Theoretically, you could take a backup copy of specific data and retain the copy for many months or even years and you would have yourself an archive. In that particular context, the first question that comes to mind is: When does a backup copy become an archive? This is where things get a little muddy. While many IT practitioners associate the term archive with long-term retention, it is not just a question of time. This is mostly due to the way most traditional backup products handle data retention. Keeping track of which "backup jobs" to delete and which ones to keep can become a daunting data management task. Traditional backups are usually part of a sequence, which is typically a series of weekly full backups followed by daily incremental backups that are kept for a predetermined amount of time (i.e., 30 days). In order to keep a copy for a longer period than usual, an out-of-sequence copy must be created.

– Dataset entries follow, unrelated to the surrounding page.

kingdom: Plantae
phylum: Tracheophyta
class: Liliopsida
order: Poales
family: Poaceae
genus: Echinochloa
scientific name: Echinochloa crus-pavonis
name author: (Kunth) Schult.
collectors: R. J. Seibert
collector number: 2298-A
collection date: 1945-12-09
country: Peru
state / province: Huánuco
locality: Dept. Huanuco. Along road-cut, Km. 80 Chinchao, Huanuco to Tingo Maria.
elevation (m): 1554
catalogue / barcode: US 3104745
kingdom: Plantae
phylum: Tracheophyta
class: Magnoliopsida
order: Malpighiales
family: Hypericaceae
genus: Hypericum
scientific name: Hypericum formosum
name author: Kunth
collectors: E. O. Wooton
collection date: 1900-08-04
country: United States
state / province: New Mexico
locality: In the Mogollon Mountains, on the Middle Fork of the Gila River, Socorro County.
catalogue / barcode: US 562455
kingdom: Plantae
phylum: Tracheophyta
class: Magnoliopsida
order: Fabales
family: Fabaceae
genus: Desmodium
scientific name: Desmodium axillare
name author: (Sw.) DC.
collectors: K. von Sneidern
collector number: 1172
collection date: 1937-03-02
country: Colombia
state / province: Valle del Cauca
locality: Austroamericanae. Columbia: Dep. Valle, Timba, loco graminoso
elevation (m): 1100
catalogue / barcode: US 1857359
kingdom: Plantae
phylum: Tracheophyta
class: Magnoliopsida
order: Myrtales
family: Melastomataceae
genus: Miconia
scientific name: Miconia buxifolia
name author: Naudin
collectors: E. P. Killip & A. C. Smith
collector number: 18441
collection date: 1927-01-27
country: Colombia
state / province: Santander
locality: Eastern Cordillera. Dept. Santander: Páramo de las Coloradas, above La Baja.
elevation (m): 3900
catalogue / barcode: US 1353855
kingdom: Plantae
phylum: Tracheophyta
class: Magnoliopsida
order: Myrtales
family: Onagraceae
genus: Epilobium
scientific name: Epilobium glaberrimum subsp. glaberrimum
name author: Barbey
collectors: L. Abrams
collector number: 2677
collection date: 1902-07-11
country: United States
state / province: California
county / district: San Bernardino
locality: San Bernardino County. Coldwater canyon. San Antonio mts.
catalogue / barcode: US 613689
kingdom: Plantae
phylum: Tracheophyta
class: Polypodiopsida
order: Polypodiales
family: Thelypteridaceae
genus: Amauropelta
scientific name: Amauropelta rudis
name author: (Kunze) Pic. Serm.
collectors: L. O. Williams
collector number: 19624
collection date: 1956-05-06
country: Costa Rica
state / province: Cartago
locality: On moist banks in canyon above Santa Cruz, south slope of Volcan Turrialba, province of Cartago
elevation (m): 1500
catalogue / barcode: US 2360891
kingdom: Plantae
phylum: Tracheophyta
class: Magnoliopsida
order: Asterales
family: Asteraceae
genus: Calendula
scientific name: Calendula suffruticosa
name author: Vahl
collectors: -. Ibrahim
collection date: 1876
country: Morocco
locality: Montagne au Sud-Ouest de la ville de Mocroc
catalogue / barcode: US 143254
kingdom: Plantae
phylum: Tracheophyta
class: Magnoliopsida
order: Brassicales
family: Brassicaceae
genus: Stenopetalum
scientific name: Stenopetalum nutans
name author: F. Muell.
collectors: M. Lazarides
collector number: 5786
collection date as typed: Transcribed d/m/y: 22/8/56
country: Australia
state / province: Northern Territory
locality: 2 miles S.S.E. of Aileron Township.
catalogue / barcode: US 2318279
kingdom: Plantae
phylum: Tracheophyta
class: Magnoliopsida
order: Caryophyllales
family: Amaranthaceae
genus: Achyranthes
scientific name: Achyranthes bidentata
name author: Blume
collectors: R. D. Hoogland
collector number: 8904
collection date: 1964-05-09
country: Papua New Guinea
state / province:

That is, a copy that is not associated with the 30-day retention in our example.

This is where the attributes of an archive start to take shape. We can think of an archive as an out of sequence copy; a copy that is not associated with other copies for retention purposes (i.e., full and incremental). Let's look at other attributes that should differentiate an archive from a backup object:

  • Archives should not be retained simply based on the number of existing copies. Each archive should be a unique object bearing a time stamp, descriptor and a retention parameter.
  • We typically backup data to protect it from being lost or altered and because it must remain readily available; it would therefore go against the rules to delete a file after backing it up. Conversely, data is often archived so it can be deleted from its original location because immediate access is no longer required.
  • Archived data can be extracted from its original context and catalogued or indexed for later retrieval. This is the case for CAS or email archiving products where a message or attachment is taken out of its usual structure and stored elsewhere.

As a general rule, we can go back to the days of paper records and draw a parallel with today's backups and archives. Back then, records were typed or handwritten and carbon copies or photocopies were used for backups. When a document lost some of its daily business relevance but still had to be retained, is was taken out of the filing cabinet, put into a cube-box and sent to some basement or warehouse to be kept as an archive. That said, this is pretty much where the similarities end. We don't have a problem reading a paper document that was archived 50 years ago -- the same cannot be said about electronic archives.

In closing, and without trying to oversimplify things, if a record is copied for protection, we can probably call it a backup. If the same record it stored on some media with particular concern with immediate access, it's probably safe to call it an archive.